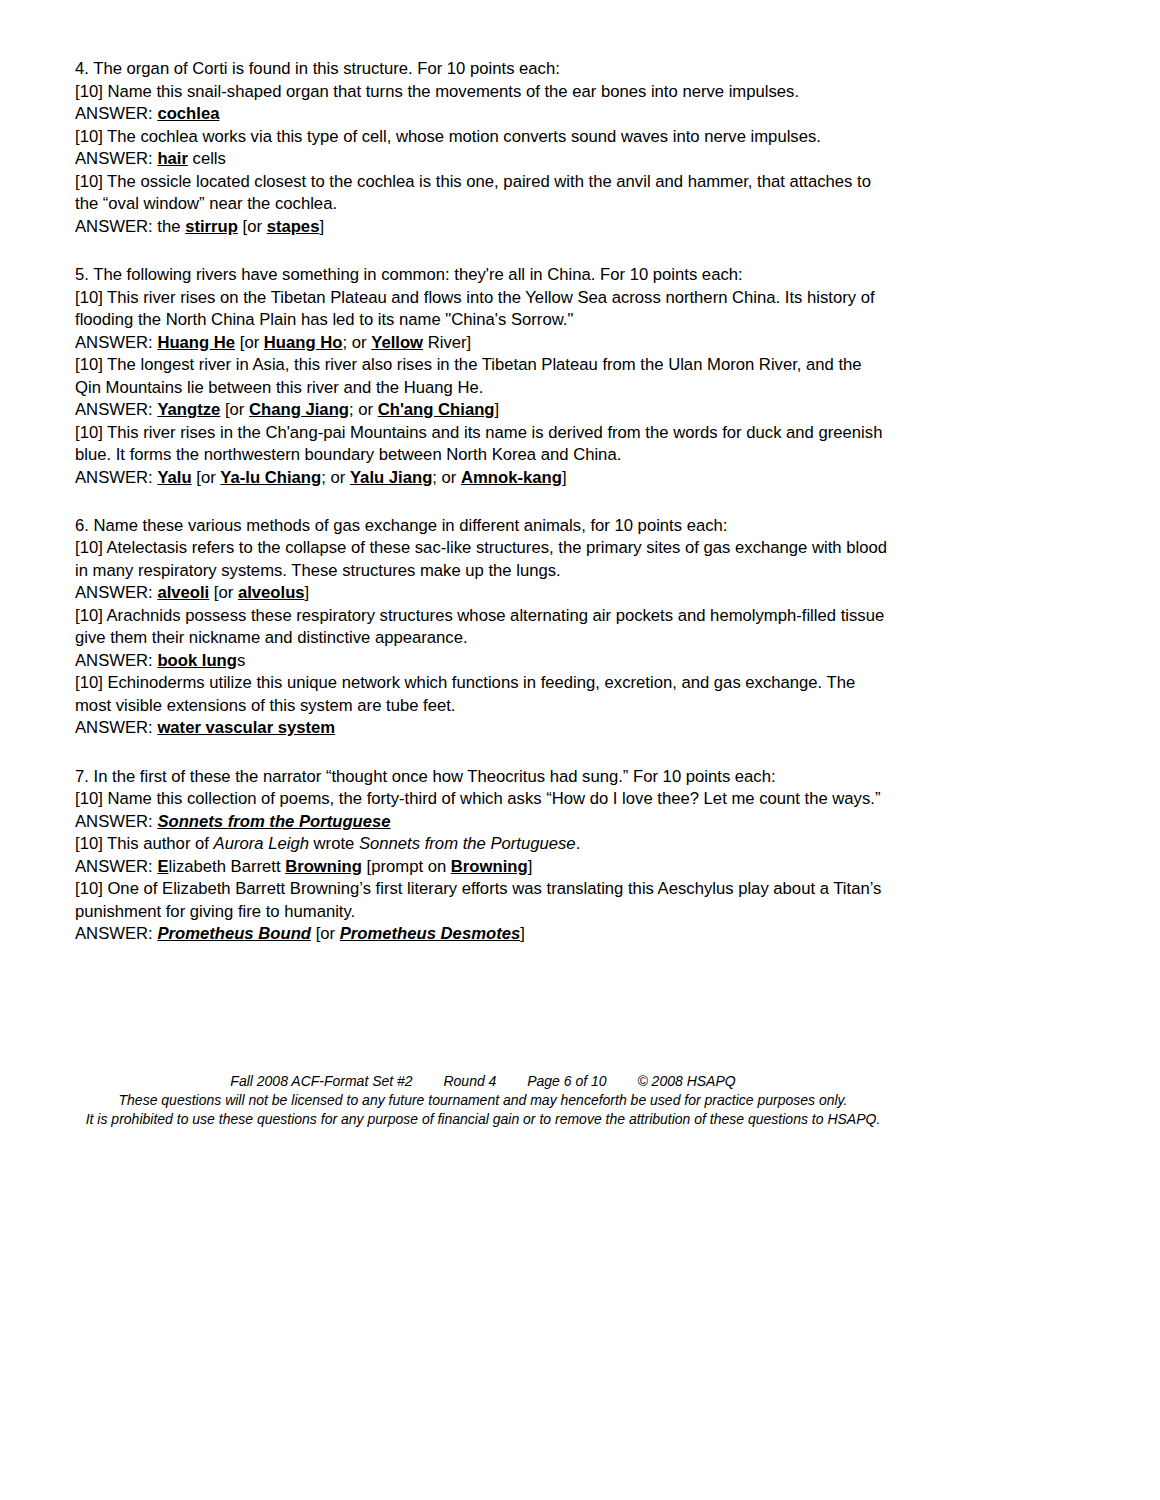4. The organ of Corti is found in this structure. For 10 points each:
[10] Name this snail-shaped organ that turns the movements of the ear bones into nerve impulses.
ANSWER: cochlea
[10] The cochlea works via this type of cell, whose motion converts sound waves into nerve impulses.
ANSWER: hair cells
[10] The ossicle located closest to the cochlea is this one, paired with the anvil and hammer, that attaches to the “oval window” near the cochlea.
ANSWER: the stirrup [or stapes]
5. The following rivers have something in common: they're all in China. For 10 points each:
[10] This river rises on the Tibetan Plateau and flows into the Yellow Sea across northern China. Its history of flooding the North China Plain has led to its name "China's Sorrow."
ANSWER: Huang He [or Huang Ho; or Yellow River]
[10] The longest river in Asia, this river also rises in the Tibetan Plateau from the Ulan Moron River, and the Qin Mountains lie between this river and the Huang He.
ANSWER: Yangtze [or Chang Jiang; or Ch'ang Chiang]
[10] This river rises in the Ch'ang-pai Mountains and its name is derived from the words for duck and greenish blue. It forms the northwestern boundary between North Korea and China.
ANSWER: Yalu [or Ya-lu Chiang; or Yalu Jiang; or Amnok-kang]
6. Name these various methods of gas exchange in different animals, for 10 points each:
[10] Atelectasis refers to the collapse of these sac-like structures, the primary sites of gas exchange with blood in many respiratory systems. These structures make up the lungs.
ANSWER: alveoli [or alveolus]
[10] Arachnids possess these respiratory structures whose alternating air pockets and hemolymph-filled tissue give them their nickname and distinctive appearance.
ANSWER: book lungs
[10] Echinoderms utilize this unique network which functions in feeding, excretion, and gas exchange. The most visible extensions of this system are tube feet.
ANSWER: water vascular system
7. In the first of these the narrator “thought once how Theocritus had sung.” For 10 points each:
[10] Name this collection of poems, the forty-third of which asks “How do I love thee? Let me count the ways.”
ANSWER: Sonnets from the Portuguese
[10] This author of Aurora Leigh wrote Sonnets from the Portuguese.
ANSWER: Elizabeth Barrett Browning [prompt on Browning]
[10] One of Elizabeth Barrett Browning’s first literary efforts was translating this Aeschylus play about a Titan’s punishment for giving fire to humanity.
ANSWER: Prometheus Bound [or Prometheus Desmotes]
Fall 2008 ACF-Format Set #2 Round 4 Page 6 of 10 © 2008 HSAPQ
These questions will not be licensed to any future tournament and may henceforth be used for practice purposes only.
It is prohibited to use these questions for any purpose of financial gain or to remove the attribution of these questions to HSAPQ.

★ ★ ★ ★ ★

Go through the entries above and print each one exactly, minus the pictures.

4. The organ of Corti is found in this structure. For 10 points each:
[10] Name this snail-shaped organ that turns the movements of the ear bones into nerve impulses.
ANSWER: cochlea
[10] The cochlea works via this type of cell, whose motion converts sound waves into nerve impulses.
ANSWER: hair cells
[10] The ossicle located closest to the cochlea is this one, paired with the anvil and hammer, that attaches to the “oval window” near the cochlea.
ANSWER: the stirrup [or stapes]
5. The following rivers have something in common: they're all in China. For 10 points each:
[10] This river rises on the Tibetan Plateau and flows into the Yellow Sea across northern China. Its history of flooding the North China Plain has led to its name "China's Sorrow."
ANSWER: Huang He [or Huang Ho; or Yellow River]
[10] The longest river in Asia, this river also rises in the Tibetan Plateau from the Ulan Moron River, and the Qin Mountains lie between this river and the Huang He.
ANSWER: Yangtze [or Chang Jiang; or Ch'ang Chiang]
[10] This river rises in the Ch'ang-pai Mountains and its name is derived from the words for duck and greenish blue. It forms the northwestern boundary between North Korea and China.
ANSWER: Yalu [or Ya-lu Chiang; or Yalu Jiang; or Amnok-kang]
6. Name these various methods of gas exchange in different animals, for 10 points each:
[10] Atelectasis refers to the collapse of these sac-like structures, the primary sites of gas exchange with blood in many respiratory systems. These structures make up the lungs.
ANSWER: alveoli [or alveolus]
[10] Arachnids possess these respiratory structures whose alternating air pockets and hemolymph-filled tissue give them their nickname and distinctive appearance.
ANSWER: book lungs
[10] Echinoderms utilize this unique network which functions in feeding, excretion, and gas exchange. The most visible extensions of this system are tube feet.
ANSWER: water vascular system
7. In the first of these the narrator “thought once how Theocritus had sung.” For 10 points each:
[10] Name this collection of poems, the forty-third of which asks “How do I love thee? Let me count the ways.”
ANSWER: Sonnets from the Portuguese
[10] This author of Aurora Leigh wrote Sonnets from the Portuguese.
ANSWER: Elizabeth Barrett Browning [prompt on Browning]
[10] One of Elizabeth Barrett Browning’s first literary efforts was translating this Aeschylus play about a Titan’s punishment for giving fire to humanity.
ANSWER: Prometheus Bound [or Prometheus Desmotes]
Fall 2008 ACF-Format Set #2 Round 4 Page 6 of 10 © 2008 HSAPQ
These questions will not be licensed to any future tournament and may henceforth be used for practice purposes only.
It is prohibited to use these questions for any purpose of financial gain or to remove the attribution of these questions to HSAPQ.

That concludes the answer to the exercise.